CO-OPs interested in converting their startup loans to surplus notes had to apply to CMS and provide an actuarial analysis of their projected financial condition with and without the conversion. They also had to obtain approval for the conversion from their state regulator.


Twelve of the operating CO-OPs converted their loans in accordance with the guidance. Three did not convert their loans during the period the OIG studied, although one of them has subsequently. The effect of the conversion was to subordinate the federal government's startup loans to most other creditors and to make repayment of the loans less likely.


The conversions were approved by CMS in accordance with the guidance and did improve the capital and surplus levels of the CO-OPs, although for four CO-OPs projected improvement in capital did not reach CMS-required levels. Four of the 12 CO-OPs ceased operations within six months of the conversion and three more have ceased subsequently. The OIG concluded that the conversions reduced the likelihood of the federal government being able to recover loan repayments because of the reduced priority of their loans and the need for state insurance commissioner approval of repayment.


The OIG recommended that CMS document the negative impact of loan conversion on distribution priority and quantify its likely impact on the government's ability to recover loan payments before allowing any further conversions. CMS responded that it had considered these factors (although it was unable to document its consideration of the priority issue) in approving earlier conversions, but that other factors were also important to its consideration, presumably protecting CO-OPs and their enrollees from the effects of insolvency.


Court Refuses To Revive Challenge To Transitional Policy


On August 10, the Circuit Court of Appeals for the District of Columbia denied a motion for rehearing en banc in American Freedom Law Center v. Obama.
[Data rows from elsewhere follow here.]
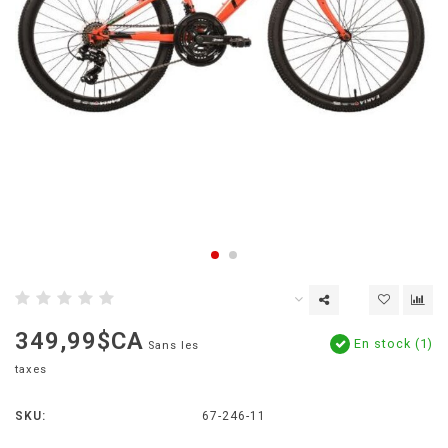
349,99$CA
En stock (1)
Sans les
taxes
SKU:
67-246-11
This case challenged the administration's transitional policy, which allowed the continuation of ACA non-compliant plans in 2014. The case had been dismissed by the district court for lack of standing in 2015, and that decision was affirmed by a D.C. Circuit panel in May of 2016. Judges Brown and Kavanaugh would have granted a rehearing.


GAO Report Addresses Section 1332 State Innovation Waiver Process


Finally, the Government Accountability Office released an August 5 report that it had presented to Congress a month earlier on the Section 1332 state innovation waiver process. The report summarizes the provisions of the ACA that can be modified or waived through the 1332 waiver process, the conditions a state must fulfill to be granted a waiver, and earlier HHS guidance on the 1332 process and requirements.


The report noted that as of May 2016, HHS and the Treasury Department, which must jointly consider waivers, were still developing more specific procedures for coordinating review of 1332 waiver requests. They are coordinating with other federal agencies, including Labor and the Office of Management and Budget, in developing procedures. HHS was still in the process of developing resources, including tools and protocols, for application review.


HHS has indicated that staff with Medicare and Medicaid expertise will assist in reviewing waiver requests, but 1332 waiver proposals will be assessed independently of Medicaid waiver requests. HHS and Treasury have had joint conceptual discussions with Vermont and Hawaii, the states that were furthest along in the waiver application process as of the date of the GAO review.